> Brief
Work through the material below and tally the lines holding "front"; only the tally should be returned.

> Data extracts
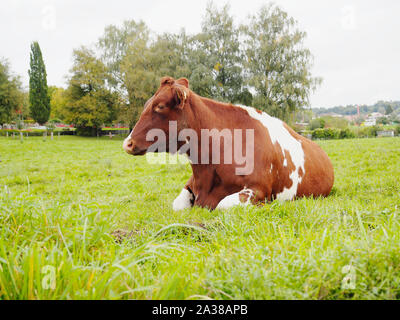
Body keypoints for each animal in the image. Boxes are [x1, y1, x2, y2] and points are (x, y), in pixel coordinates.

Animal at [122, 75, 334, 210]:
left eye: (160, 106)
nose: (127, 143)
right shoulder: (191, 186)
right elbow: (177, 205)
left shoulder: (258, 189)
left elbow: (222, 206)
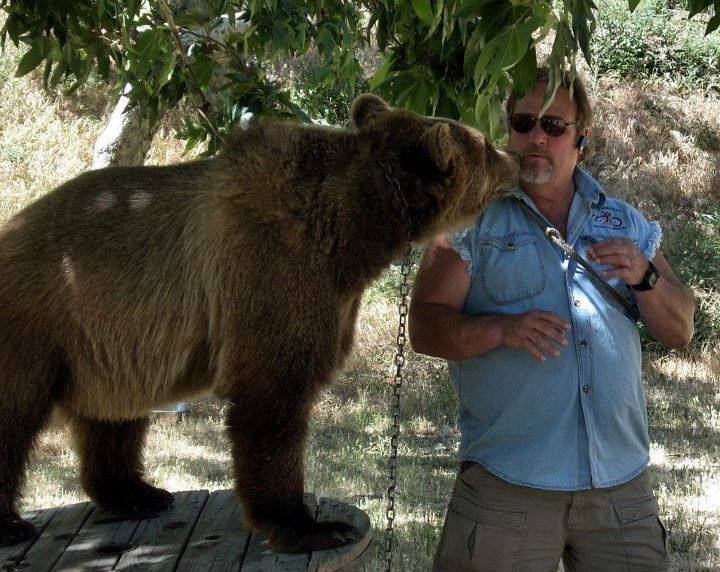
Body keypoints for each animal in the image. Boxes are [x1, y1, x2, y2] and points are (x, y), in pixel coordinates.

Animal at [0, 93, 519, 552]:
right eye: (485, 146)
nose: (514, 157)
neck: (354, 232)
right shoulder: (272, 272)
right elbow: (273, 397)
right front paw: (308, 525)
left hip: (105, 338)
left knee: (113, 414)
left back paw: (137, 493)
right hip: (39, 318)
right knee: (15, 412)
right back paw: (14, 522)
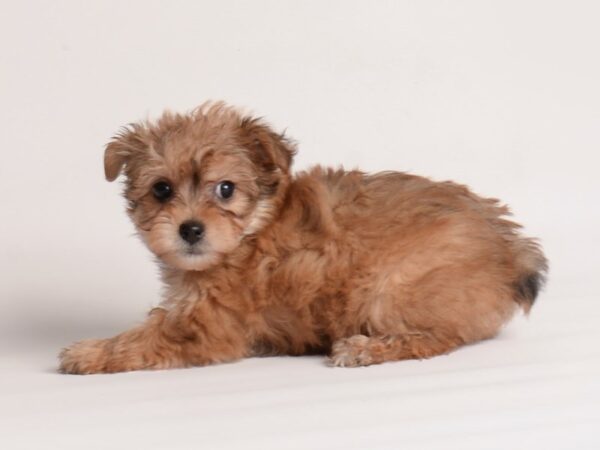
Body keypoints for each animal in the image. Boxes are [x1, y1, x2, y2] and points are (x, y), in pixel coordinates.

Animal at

==

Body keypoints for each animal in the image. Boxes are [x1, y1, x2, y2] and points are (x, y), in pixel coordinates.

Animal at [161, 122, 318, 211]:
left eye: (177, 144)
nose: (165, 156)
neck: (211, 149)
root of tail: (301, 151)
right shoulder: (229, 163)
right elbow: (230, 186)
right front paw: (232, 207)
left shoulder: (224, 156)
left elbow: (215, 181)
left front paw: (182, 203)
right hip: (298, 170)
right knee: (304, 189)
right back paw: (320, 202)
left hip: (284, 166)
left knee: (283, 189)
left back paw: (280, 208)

...

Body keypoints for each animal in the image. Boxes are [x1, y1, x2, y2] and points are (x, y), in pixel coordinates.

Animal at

> Solution below
3